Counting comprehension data
----------------

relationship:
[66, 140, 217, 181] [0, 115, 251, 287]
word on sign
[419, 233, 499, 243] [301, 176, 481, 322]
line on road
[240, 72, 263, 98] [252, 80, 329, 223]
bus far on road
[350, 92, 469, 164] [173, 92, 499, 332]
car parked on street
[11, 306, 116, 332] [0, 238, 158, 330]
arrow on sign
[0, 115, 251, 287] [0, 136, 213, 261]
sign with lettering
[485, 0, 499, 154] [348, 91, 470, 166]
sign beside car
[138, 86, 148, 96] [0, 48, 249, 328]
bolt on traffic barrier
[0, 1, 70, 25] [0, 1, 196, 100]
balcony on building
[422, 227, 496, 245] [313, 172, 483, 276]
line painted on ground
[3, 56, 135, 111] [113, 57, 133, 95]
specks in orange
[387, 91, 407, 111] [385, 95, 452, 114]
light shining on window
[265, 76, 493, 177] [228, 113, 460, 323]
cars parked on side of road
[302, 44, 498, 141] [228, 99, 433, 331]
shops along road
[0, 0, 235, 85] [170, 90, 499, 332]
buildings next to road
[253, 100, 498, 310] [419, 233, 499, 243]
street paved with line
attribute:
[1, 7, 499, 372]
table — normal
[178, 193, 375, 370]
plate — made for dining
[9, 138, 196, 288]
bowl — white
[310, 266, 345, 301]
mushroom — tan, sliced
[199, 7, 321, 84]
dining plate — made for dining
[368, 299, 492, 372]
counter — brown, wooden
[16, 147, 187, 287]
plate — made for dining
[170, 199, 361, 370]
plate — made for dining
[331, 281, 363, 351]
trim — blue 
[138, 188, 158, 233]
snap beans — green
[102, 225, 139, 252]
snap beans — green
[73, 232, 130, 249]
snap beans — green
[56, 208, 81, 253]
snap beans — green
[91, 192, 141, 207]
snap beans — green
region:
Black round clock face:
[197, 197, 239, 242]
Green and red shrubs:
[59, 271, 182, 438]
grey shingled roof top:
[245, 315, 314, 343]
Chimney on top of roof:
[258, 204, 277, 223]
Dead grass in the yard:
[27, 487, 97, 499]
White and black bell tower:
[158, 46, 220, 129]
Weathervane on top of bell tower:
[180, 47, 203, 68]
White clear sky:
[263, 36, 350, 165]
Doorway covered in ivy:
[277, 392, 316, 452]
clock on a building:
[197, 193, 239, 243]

----------------

(TASK DESCRIPTION) Copy out the entire listing above line for line, changing nothing.

(WRITTEN ANSWER)
relationship:
[66, 140, 217, 181] [0, 115, 251, 287]
word on sign
[419, 233, 499, 243] [301, 176, 481, 322]
line on road
[240, 72, 263, 98] [252, 80, 329, 223]
bus far on road
[350, 92, 469, 164] [173, 92, 499, 332]
car parked on street
[11, 306, 116, 332] [0, 238, 158, 330]
arrow on sign
[0, 115, 251, 287] [0, 136, 213, 261]
sign with lettering
[485, 0, 499, 154] [348, 91, 470, 166]
sign beside car
[138, 86, 148, 96] [0, 48, 249, 328]
bolt on traffic barrier
[0, 1, 70, 25] [0, 1, 196, 100]
balcony on building
[422, 227, 496, 245] [313, 172, 483, 276]
line painted on ground
[3, 56, 135, 111] [113, 57, 133, 95]
specks in orange
[387, 91, 407, 111] [385, 95, 452, 114]
light shining on window
[265, 76, 493, 177] [228, 113, 460, 323]
cars parked on side of road
[302, 44, 498, 141] [228, 99, 433, 331]
shops along road
[0, 0, 235, 85] [170, 90, 499, 332]
buildings next to road
[253, 100, 498, 310] [419, 233, 499, 243]
street paved with line
attribute:
[1, 7, 499, 372]
table — normal
[178, 193, 375, 370]
plate — made for dining
[9, 138, 196, 288]
bowl — white
[310, 266, 345, 301]
mushroom — tan, sliced
[199, 7, 321, 84]
dining plate — made for dining
[368, 299, 492, 372]
counter — brown, wooden
[16, 147, 187, 287]
plate — made for dining
[170, 199, 361, 370]
plate — made for dining
[331, 281, 363, 351]
trim — blue 
[138, 188, 158, 233]
snap beans — green
[102, 225, 139, 252]
snap beans — green
[73, 232, 130, 249]
snap beans — green
[56, 208, 81, 253]
snap beans — green
[91, 192, 141, 207]
snap beans — green
region:
Black round clock face:
[197, 197, 239, 242]
Green and red shrubs:
[59, 271, 182, 438]
grey shingled roof top:
[245, 315, 314, 343]
Chimney on top of roof:
[258, 204, 277, 223]
Dead grass in the yard:
[27, 487, 97, 499]
White and black bell tower:
[158, 46, 220, 129]
Weathervane on top of bell tower:
[180, 47, 203, 68]
White clear sky:
[263, 36, 350, 165]
Doorway covered in ivy:
[277, 392, 316, 452]
clock on a building:
[197, 193, 239, 243]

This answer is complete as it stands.